To many recruitment interactions are robotic and surface-level. If there is one universally accepted problem with sorority recruitment it is that there isn't nearly enough authenticity in recruitment.
So, how do you create conversations that are "less robot, and more human?"
Most sorority recruitment conversations live on the surface… they are filled with typical questions about a PNM’s hometown, major, residence hall, and summer activities – questions that we usually already know the answer to from their recruitment application or our creepy social media stalking since the moment she registered for recruitment. These conversations lack substance, they lack depth, and they don’t actually inform good membership decisions.
When we think about values-based conversations, most of us go immediately to the creepy zone where we imagine an intense, awkward conversation comprised of us listing off our values and uncomfortably trying to create a conversation from there. That’s not a good solution either.
Good recruitment conversations are centered around our organization's (and personal) values, but maybe not directly or obviously. We should ask lots of questions and let the PNM do lots of talking but those questions should be natural and about what the PNM values and what we value?

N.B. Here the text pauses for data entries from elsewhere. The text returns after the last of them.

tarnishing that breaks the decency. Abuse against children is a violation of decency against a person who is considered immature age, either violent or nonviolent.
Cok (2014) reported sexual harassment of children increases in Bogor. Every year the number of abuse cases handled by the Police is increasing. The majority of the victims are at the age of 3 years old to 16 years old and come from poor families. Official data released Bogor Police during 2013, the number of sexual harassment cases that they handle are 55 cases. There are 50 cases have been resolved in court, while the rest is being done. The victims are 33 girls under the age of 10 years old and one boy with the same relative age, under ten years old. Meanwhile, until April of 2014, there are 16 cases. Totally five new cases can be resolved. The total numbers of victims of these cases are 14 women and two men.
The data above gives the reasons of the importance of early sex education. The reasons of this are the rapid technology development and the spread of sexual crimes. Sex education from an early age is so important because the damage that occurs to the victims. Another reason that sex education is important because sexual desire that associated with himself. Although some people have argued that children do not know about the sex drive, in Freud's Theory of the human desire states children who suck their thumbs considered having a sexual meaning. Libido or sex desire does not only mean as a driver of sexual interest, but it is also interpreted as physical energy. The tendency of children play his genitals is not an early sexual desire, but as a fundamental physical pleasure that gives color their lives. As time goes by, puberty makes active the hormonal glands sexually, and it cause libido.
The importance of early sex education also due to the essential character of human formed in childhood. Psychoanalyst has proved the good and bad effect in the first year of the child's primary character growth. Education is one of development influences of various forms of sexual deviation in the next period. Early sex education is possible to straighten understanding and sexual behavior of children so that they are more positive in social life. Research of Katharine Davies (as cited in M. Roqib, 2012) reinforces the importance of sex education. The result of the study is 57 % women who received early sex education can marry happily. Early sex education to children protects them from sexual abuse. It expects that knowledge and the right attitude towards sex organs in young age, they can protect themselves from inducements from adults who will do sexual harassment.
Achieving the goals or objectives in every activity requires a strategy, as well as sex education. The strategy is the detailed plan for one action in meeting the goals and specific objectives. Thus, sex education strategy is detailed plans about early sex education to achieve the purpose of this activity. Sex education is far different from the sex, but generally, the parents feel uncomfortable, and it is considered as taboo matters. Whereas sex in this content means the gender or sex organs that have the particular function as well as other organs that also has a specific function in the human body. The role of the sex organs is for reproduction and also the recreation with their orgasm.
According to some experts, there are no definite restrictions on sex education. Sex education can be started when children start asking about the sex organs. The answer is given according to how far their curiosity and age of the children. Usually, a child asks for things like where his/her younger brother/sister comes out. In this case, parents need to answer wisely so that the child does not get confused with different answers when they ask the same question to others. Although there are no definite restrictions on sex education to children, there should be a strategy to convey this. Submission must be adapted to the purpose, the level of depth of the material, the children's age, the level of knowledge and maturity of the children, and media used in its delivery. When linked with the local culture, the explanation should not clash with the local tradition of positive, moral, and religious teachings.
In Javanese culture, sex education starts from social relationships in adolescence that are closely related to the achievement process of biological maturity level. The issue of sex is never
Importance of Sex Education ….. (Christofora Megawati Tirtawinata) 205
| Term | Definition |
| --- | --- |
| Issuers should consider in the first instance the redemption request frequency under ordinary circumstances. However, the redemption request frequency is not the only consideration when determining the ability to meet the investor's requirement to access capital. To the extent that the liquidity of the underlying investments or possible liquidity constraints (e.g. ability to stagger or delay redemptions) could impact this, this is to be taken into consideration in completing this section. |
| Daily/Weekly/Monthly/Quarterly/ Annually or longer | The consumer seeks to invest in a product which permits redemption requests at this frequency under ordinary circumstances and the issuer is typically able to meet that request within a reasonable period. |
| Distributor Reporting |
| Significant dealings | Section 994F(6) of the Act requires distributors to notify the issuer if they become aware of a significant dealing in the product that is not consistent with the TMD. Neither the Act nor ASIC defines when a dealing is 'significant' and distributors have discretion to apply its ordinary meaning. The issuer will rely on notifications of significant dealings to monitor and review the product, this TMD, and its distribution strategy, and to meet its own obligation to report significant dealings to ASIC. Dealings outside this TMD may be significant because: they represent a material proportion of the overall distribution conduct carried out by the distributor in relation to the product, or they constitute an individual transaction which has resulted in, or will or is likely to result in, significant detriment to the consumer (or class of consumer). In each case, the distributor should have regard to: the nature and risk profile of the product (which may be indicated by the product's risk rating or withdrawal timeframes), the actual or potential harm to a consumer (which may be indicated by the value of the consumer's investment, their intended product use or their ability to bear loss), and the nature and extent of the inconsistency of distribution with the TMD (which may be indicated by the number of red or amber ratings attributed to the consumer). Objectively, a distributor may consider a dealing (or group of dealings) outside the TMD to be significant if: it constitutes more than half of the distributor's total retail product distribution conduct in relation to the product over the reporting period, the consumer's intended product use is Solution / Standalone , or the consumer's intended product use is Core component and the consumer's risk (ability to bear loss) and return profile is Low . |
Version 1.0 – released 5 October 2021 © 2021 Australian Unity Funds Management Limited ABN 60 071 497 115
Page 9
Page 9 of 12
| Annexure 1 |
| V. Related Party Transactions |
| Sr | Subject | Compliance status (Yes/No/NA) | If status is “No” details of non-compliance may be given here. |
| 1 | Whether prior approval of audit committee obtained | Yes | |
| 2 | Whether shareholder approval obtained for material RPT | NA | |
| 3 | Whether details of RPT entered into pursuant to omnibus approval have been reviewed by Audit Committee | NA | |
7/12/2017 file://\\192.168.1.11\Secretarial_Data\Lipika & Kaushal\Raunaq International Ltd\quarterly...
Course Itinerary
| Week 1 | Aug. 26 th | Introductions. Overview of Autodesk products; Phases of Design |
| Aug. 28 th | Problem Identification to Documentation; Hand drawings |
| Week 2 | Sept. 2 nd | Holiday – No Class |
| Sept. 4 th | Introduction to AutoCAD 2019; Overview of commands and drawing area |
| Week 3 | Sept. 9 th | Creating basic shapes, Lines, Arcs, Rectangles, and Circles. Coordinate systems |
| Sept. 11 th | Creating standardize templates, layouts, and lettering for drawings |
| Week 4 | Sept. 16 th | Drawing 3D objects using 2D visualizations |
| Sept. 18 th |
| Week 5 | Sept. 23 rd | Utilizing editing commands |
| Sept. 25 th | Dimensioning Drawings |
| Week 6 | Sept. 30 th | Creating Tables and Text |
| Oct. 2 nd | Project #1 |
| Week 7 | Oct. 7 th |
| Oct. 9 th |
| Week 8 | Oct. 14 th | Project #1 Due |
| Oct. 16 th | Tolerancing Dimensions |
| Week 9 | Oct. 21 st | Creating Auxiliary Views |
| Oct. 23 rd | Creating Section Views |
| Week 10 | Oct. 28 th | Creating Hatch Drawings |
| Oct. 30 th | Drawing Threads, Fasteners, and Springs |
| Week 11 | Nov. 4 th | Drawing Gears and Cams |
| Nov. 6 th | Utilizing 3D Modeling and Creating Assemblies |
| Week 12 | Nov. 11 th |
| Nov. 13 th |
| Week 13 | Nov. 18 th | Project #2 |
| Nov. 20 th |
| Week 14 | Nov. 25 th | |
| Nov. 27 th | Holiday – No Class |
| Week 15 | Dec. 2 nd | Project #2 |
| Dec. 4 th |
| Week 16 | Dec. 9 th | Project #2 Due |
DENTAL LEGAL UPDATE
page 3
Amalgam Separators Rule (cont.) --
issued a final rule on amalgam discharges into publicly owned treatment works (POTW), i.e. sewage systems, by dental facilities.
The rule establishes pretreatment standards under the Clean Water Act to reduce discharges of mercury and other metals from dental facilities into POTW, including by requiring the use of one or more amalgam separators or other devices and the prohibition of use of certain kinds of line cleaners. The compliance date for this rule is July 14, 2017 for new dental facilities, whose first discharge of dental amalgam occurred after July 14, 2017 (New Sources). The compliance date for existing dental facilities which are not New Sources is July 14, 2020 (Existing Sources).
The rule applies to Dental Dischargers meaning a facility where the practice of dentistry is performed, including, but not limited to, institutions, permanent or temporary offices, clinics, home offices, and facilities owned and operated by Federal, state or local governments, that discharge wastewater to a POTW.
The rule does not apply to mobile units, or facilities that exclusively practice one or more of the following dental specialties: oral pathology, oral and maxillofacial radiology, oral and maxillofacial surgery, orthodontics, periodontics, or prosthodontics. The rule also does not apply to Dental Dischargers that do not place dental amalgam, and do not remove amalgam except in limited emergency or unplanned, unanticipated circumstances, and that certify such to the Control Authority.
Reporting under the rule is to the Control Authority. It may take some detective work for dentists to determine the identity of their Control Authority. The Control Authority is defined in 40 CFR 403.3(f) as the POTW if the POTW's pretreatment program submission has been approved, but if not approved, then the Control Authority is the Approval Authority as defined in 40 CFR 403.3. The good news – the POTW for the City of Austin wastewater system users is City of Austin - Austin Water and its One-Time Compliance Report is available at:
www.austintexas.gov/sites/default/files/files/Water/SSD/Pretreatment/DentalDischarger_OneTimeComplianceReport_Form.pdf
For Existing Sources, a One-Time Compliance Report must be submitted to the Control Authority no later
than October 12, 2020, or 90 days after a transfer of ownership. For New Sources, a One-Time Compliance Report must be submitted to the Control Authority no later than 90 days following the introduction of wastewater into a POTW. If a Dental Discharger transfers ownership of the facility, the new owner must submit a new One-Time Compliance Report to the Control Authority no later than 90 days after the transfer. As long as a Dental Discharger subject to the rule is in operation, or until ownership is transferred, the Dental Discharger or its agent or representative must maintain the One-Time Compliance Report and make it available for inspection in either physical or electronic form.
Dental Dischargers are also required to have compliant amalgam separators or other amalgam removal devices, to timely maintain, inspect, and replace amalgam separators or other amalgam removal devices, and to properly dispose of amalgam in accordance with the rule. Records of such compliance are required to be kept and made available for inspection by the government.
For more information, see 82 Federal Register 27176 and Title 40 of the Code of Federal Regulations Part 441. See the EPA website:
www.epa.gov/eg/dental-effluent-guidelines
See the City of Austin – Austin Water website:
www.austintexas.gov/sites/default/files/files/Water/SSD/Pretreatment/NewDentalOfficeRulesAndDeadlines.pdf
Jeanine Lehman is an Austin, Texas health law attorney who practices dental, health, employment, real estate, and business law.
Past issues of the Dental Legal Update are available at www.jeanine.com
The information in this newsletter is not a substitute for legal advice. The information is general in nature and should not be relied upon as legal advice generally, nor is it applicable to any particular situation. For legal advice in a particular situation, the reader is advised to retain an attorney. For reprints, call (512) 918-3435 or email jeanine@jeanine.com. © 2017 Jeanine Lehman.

You can ask "What do you value?" in like a million different ways. "What was your favorite moment of the summer?" "Tell me about the best parts of growing up." "Tell me about why you chose your major?" "What's your story? Like, your real story?" Etc., etc.
Here's an example. If we know sisterhood is an important component of our organization we might inquire to leran whether relationships would also be important to the PNM. We then have questions to ask and a conversation topic that is values-based: We can ask about her relationships with friends from high school, college, family, etc. Now, we can not only ask if she has brothers and sisters, we can ask what her relationship is like with her brothers and sisters. Those responses help us better understand if she would make a good member, but also tell the PNM – “This is so important to us, we’re asking about it.”
The conversation might start with a sister saying, “You know Sally, sisterhood is something we really pride ourselves on as a chapter. We are committed to our friendships with one-another. Can you tell me about some of your close friends from high school?” That might sound like an interview (we’ll get to that in another blog), but it’s the right way to have a conversation that is centered around communicating our values.